Repeat the data between the lines holding "family: Melastomataceae" and "state / province: Chocó", inclusive, exactly as they appear.

--- Start AVAILABLE DATA ---

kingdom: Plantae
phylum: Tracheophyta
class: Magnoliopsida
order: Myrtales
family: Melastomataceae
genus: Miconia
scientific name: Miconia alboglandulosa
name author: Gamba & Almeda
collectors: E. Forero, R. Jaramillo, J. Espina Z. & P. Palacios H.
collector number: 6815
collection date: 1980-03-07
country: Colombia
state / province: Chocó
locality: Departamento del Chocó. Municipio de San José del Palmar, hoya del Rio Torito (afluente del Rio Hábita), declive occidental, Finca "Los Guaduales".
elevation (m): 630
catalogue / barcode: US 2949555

--- End AVAILABLE DATA ---
--- Start AVAILABLE DATA ---

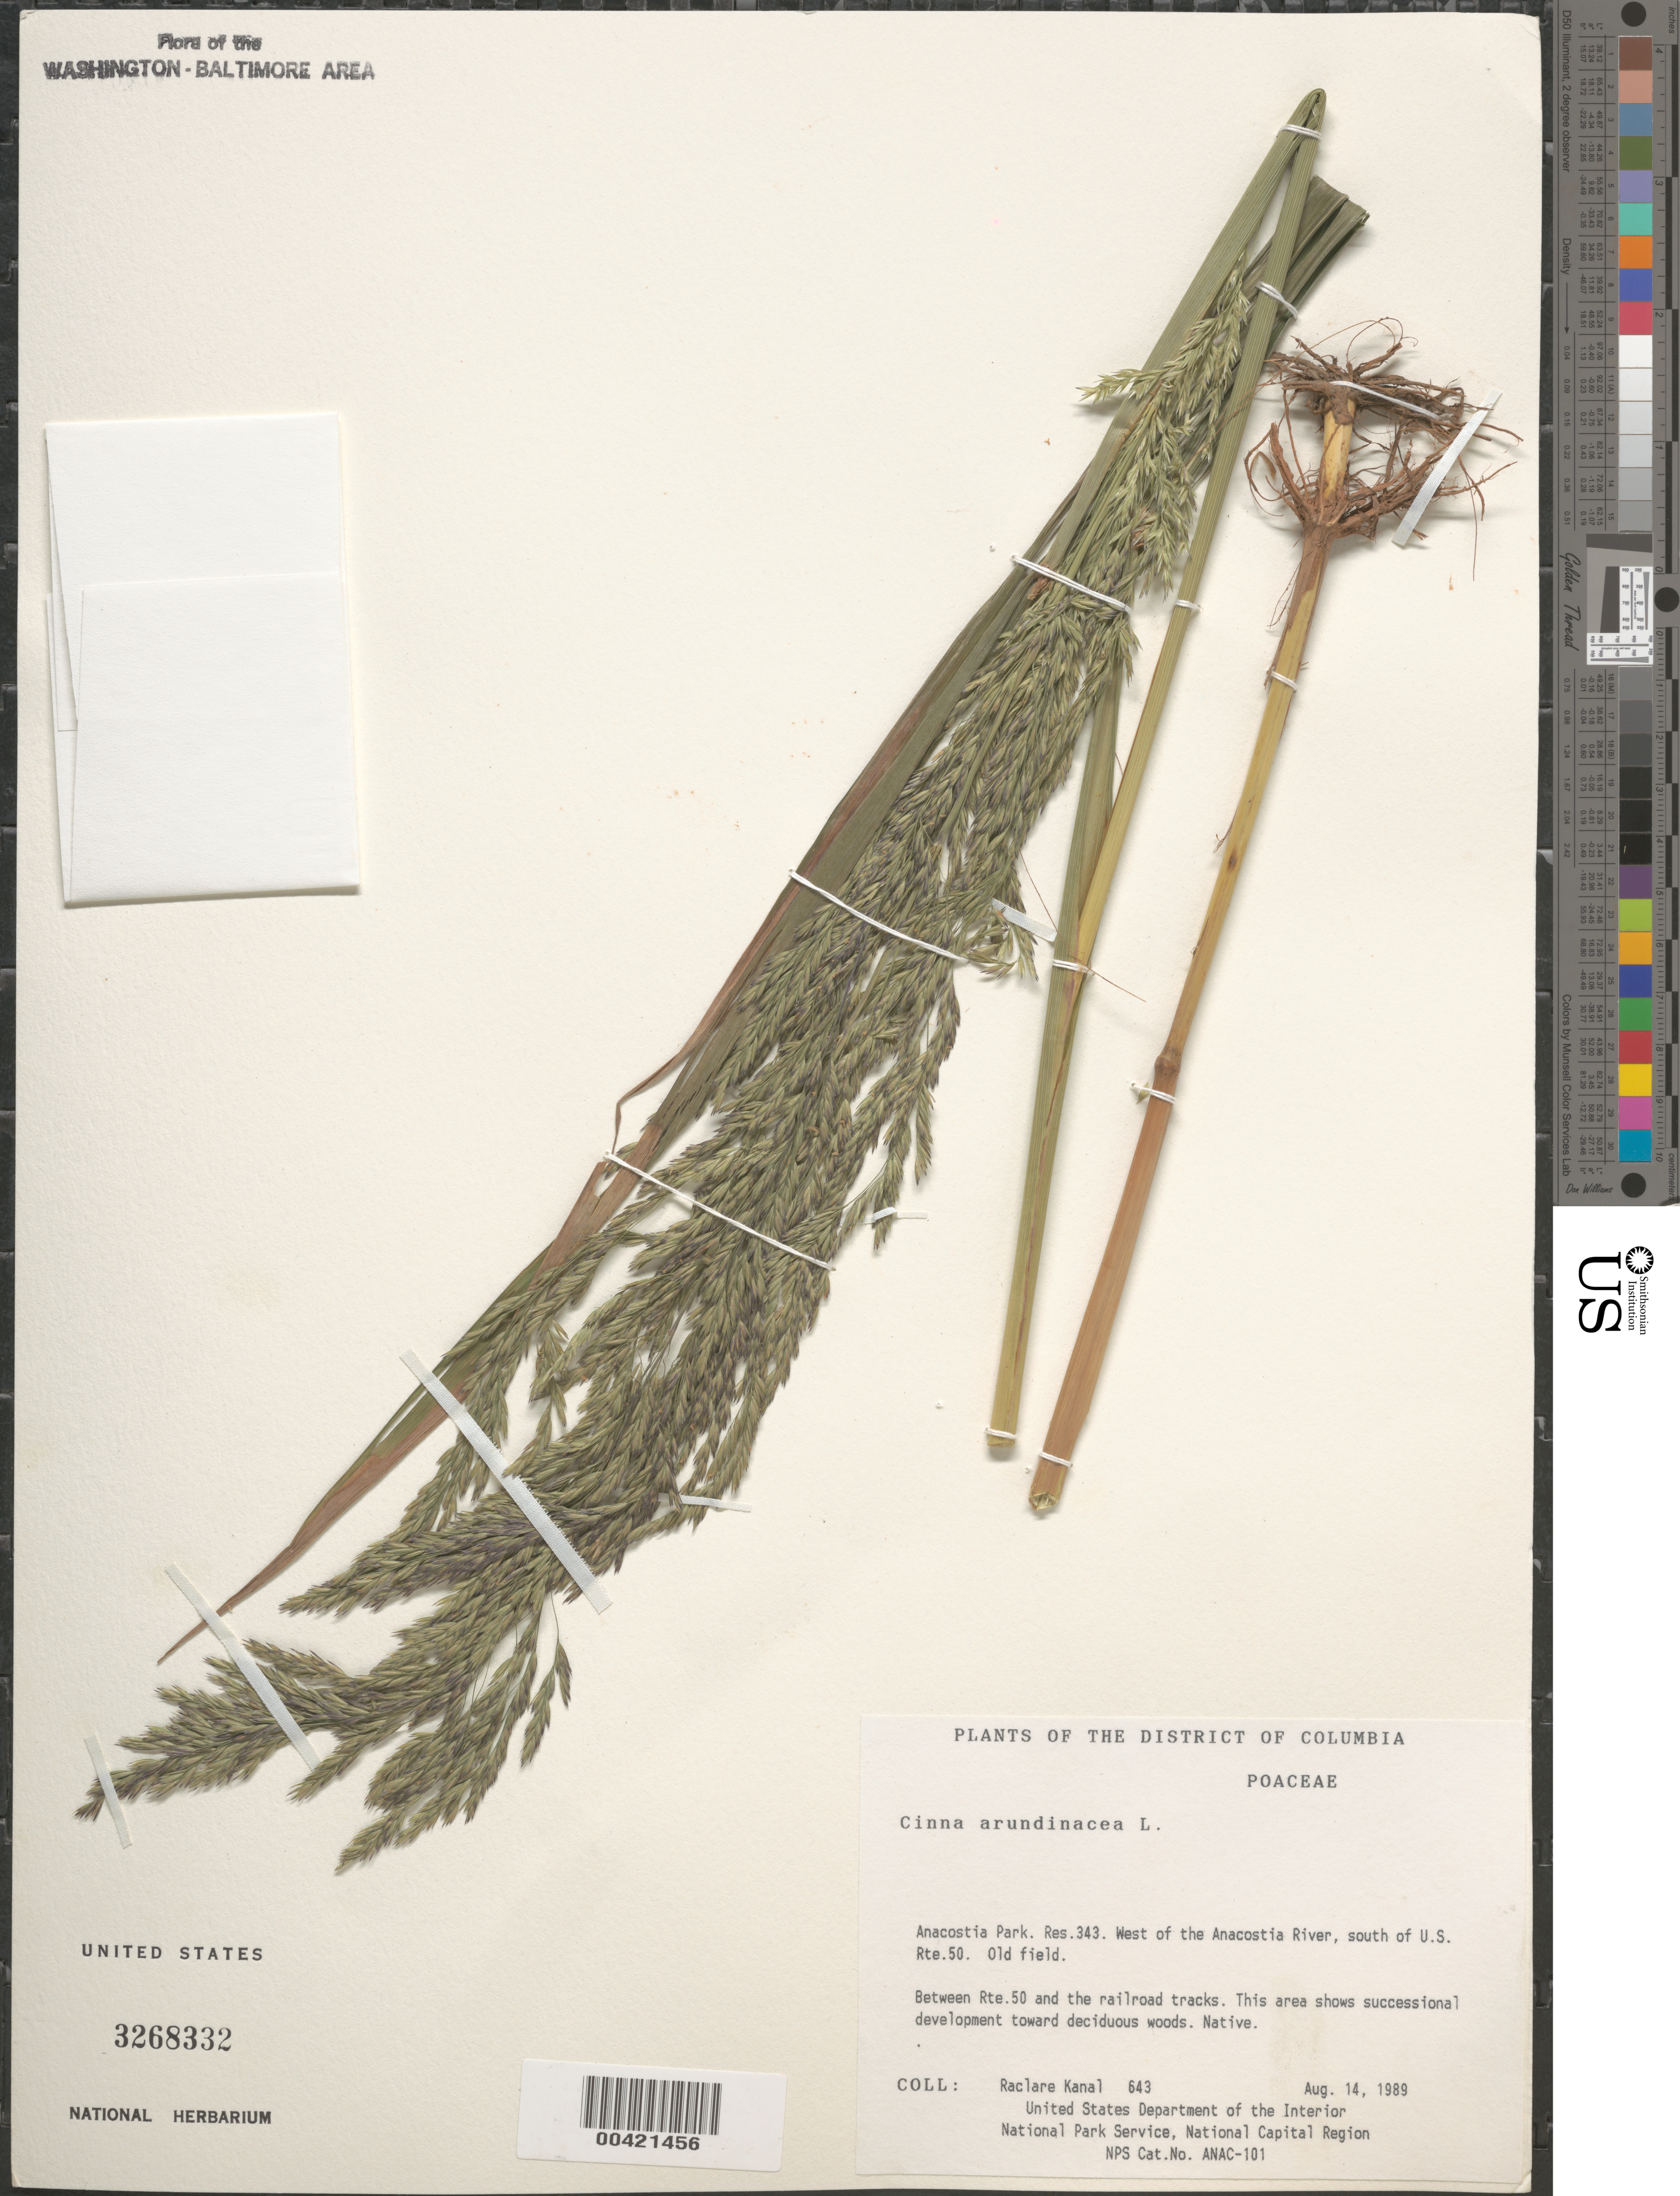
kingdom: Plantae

--- End AVAILABLE DATA ---

▶ _SOLVED EXERCISE_:
family: Melastomataceae
genus: Miconia
scientific name: Miconia alboglandulosa
name author: Gamba & Almeda
collectors: E. Forero, R. Jaramillo, J. Espina Z. & P. Palacios H.
collector number: 6815
collection date: 1980-03-07
country: Colombia
state / province: Chocó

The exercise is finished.